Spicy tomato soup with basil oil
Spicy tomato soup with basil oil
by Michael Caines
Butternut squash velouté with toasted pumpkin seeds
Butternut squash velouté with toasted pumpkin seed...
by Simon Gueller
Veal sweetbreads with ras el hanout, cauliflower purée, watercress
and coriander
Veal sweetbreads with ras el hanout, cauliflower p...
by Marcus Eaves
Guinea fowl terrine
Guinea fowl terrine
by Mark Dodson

######

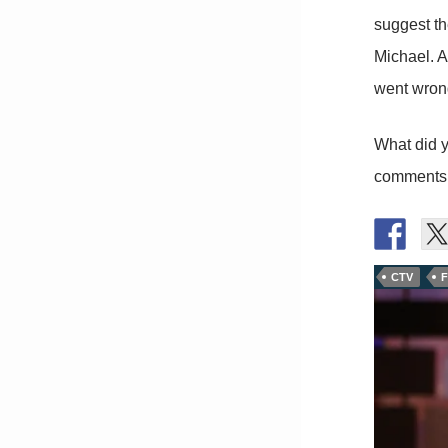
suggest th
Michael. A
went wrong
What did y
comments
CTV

######

* [What needs to be done]: Within the data, how many lines hold "toasted"? Respond with only the number.

* [Task answer]: 2